Anti-Money-Laundering Compliance Rises to the Top—Again
FinCEN issues warning to boards

Recent headlines that related to both the Bank Secrecy Act of 1970 (BSA) and anti–money laundering (AML) reflect the view that regulators have increased their scrutiny of financial institutions’ boards of directors and senior management for failing to correct alleged compliance shortcomings. As a result, the issue of individual accountability for AML violations continues to gain traction.

To be sure, board involvement plays an important role in the adoption and implementation of effective enterprise-wide BSA/AML-compliance programs. And several regulatory enforcement actions in past years have called for the establishment of BSA/AML-compliance committees composed of outside directors. Actions have also held board members personally accountable for financial institutions’ lack of compliance and in some cases have resulted in exposure to shareholder litigation risk.

Tone at the top

Tone at the top remains as vital as ever in preventing and detecting wrongdoing. It remains one of the main ingredients that can make or break a BSA/AML-compliance program. Ultimately, the responsibility for establishing a financial institution’s strategic vision rests with the board of directors and senior management. As part of that vision, it is important that financial institutions establish BSA/AML-compliance tolerance. And that includes establishing proper incentives— including compensation measures—to meet needed goals.

Under current regulations of both the Bank Secrecy Act and the USA PATRIOT Act of 2001, the board of directors of a financial institution is required to approve an enterprise-wide AML-compliance program that at a minimum includes:

  • Policies, procedures, and controls that mitigate the institution’s money-laundering risks
  • A designated AML-compliance officer with sufficient, board-conferred authority across the institution to implement the mitigating policies, procedures, and controls
  • Ongoing and adequate training for employees of the institution
  • Ongoing independent testing and auditing

However, in order to comply with more than just the technical regulatory requirements, a board should consider that it might also be ultimately responsible for the financial institution’s AML-compliance efforts. Similarly, the board might be responsible for establishing a culture of compliance that serves (1) to reduce the risk of potential regulatory action based on lack of board oversight and (2) to minimize shareholder litigation risk.
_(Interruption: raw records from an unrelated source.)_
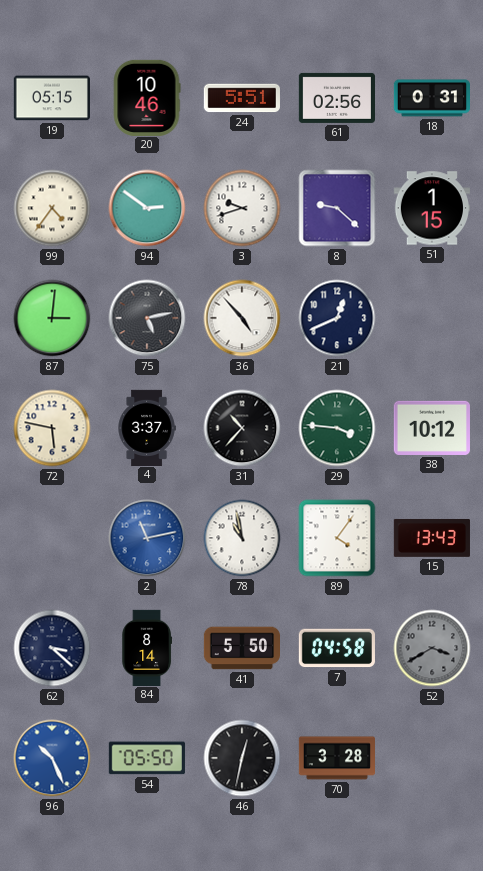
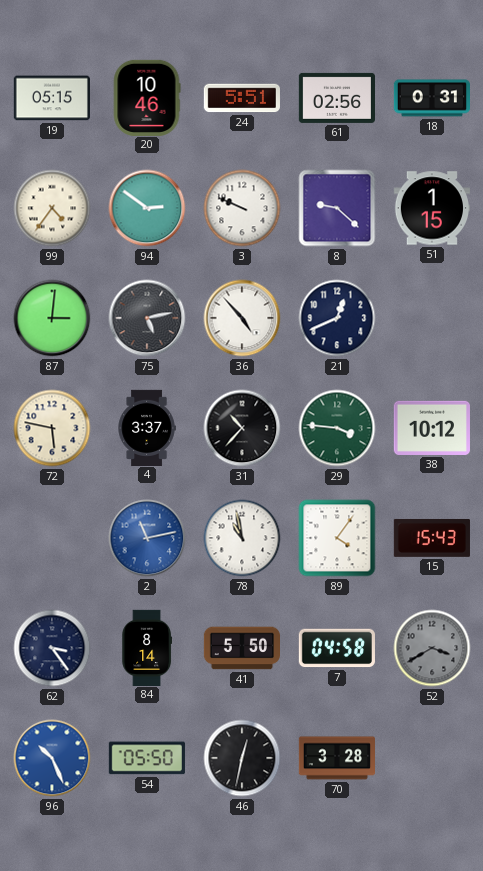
3: 9:42 -> 9:49
15: 13:43 -> 15:43
62: 3:22 -> 3:24
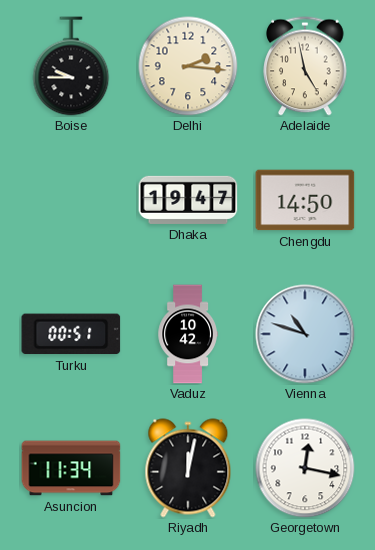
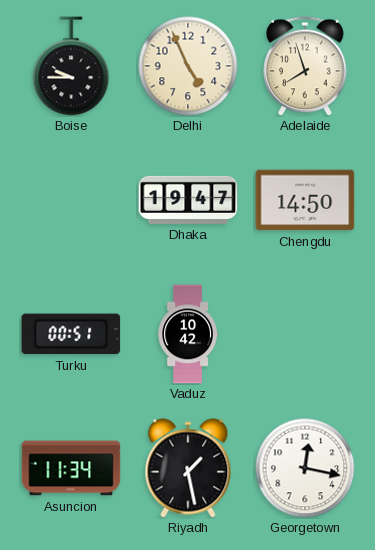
Delhi: 2:16 -> 4:56
Adelaide: 4:58 -> 7:57
Vienna: 10:48 -> none
Riyadh: 12:02 -> 1:28
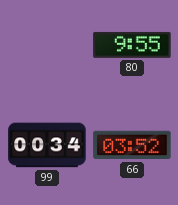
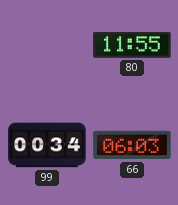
80: 9:55 -> 11:55
66: 03:52 -> 06:03
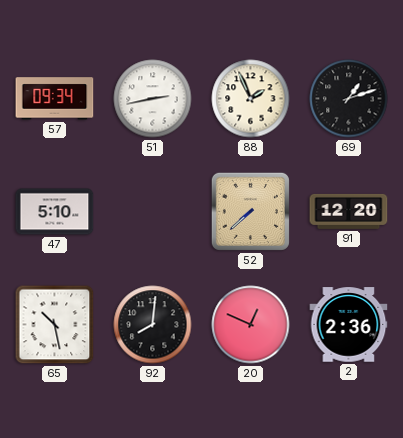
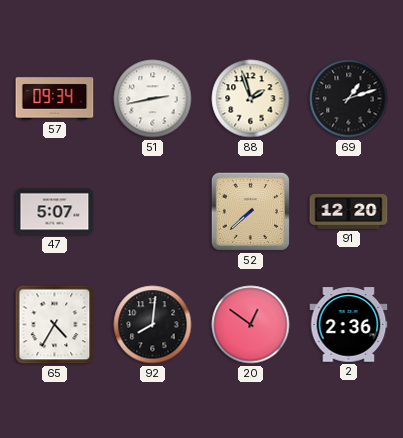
88: 1:56 -> 1:57
47: 5:10 -> 5:07
65: 10:28 -> 4:35
20: 12:49 -> 12:51
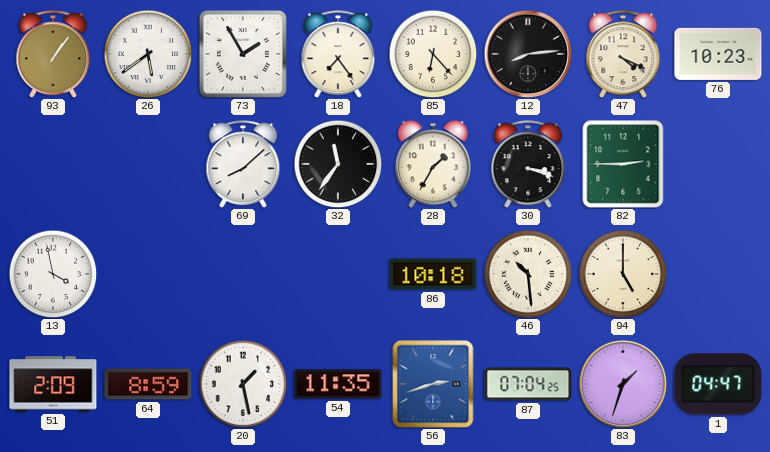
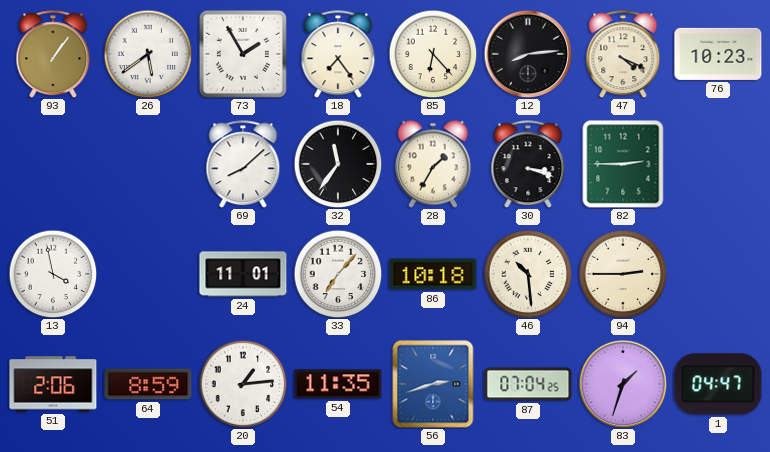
24: none -> 11:01
33: none -> 7:07
94: 5:00 -> 2:45
51: 2:09 -> 2:06
20: 1:28 -> 1:14
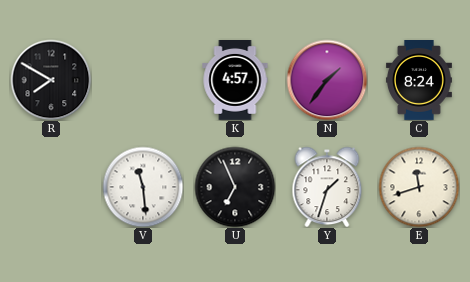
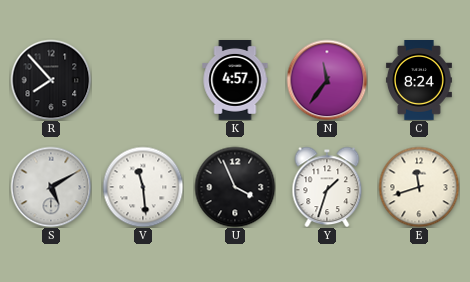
R: 7:50 -> 7:53
N: 1:36 -> 11:36
S: none -> 5:10
U: 6:56 -> 3:56
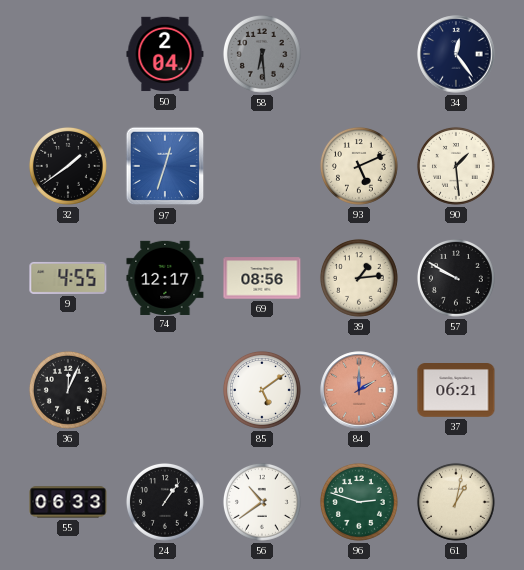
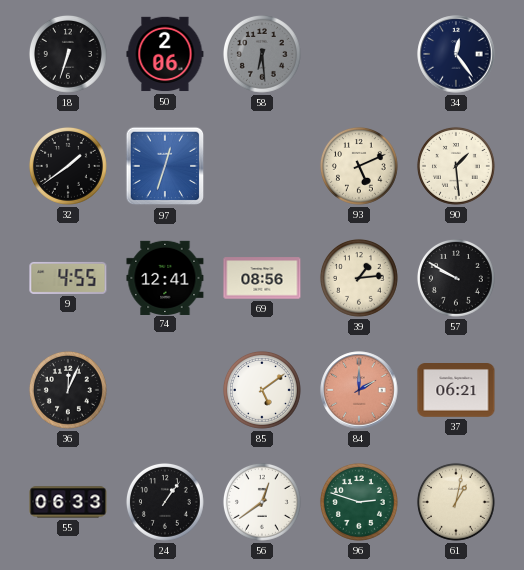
18: none -> 6:33
50: 2:04 -> 2:06
74: 12:17 -> 12:41
56: 10:39 -> 12:39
Perhaps it is not surprising then that in August 2014, the US Department of the Treasury’s Financial Crimes Enforcement Network (FinCEN) issued an advisory on this topic: FIN- 2014-A007. One observation from the FinCEN advisory is that it has become particularly important that senior management and board members at financial institutions of all sizes maintain strong cultures of compliance.

The FinCEN advisory pinpoints several deficiencies that were identified in recent BSA/AML-enforcement actions that offer important insights for financial institutions and their management and boards. In particular, the advisory reaffirms the notion that a financial institution can improve its BSA/AML-compliance culture by ensuring the following elements exist.1

  • Leadership is engaged.
  • Compliance is not compromised by revenue interests.
  • Information is shared throughout the organization.
  • Leadership provides adequate human and technological resources.
  • The compliance program is effective and has been tested by an independent and competent party.
  • Both leadership and staff understand how their BSA reports are used.


The FinCEN advisory sent a strong message to financial institutions—namely, that an entire organization, from staff to board members, may be held accountable for BSA/AML compliance. Perhaps more important, the advisory is a reminder of the importance that institutions review their BSA/AML engagements of senior management and boards of directors to learn whether those engagements adhere to the letter of the law and whether a true culture of compliance is in place.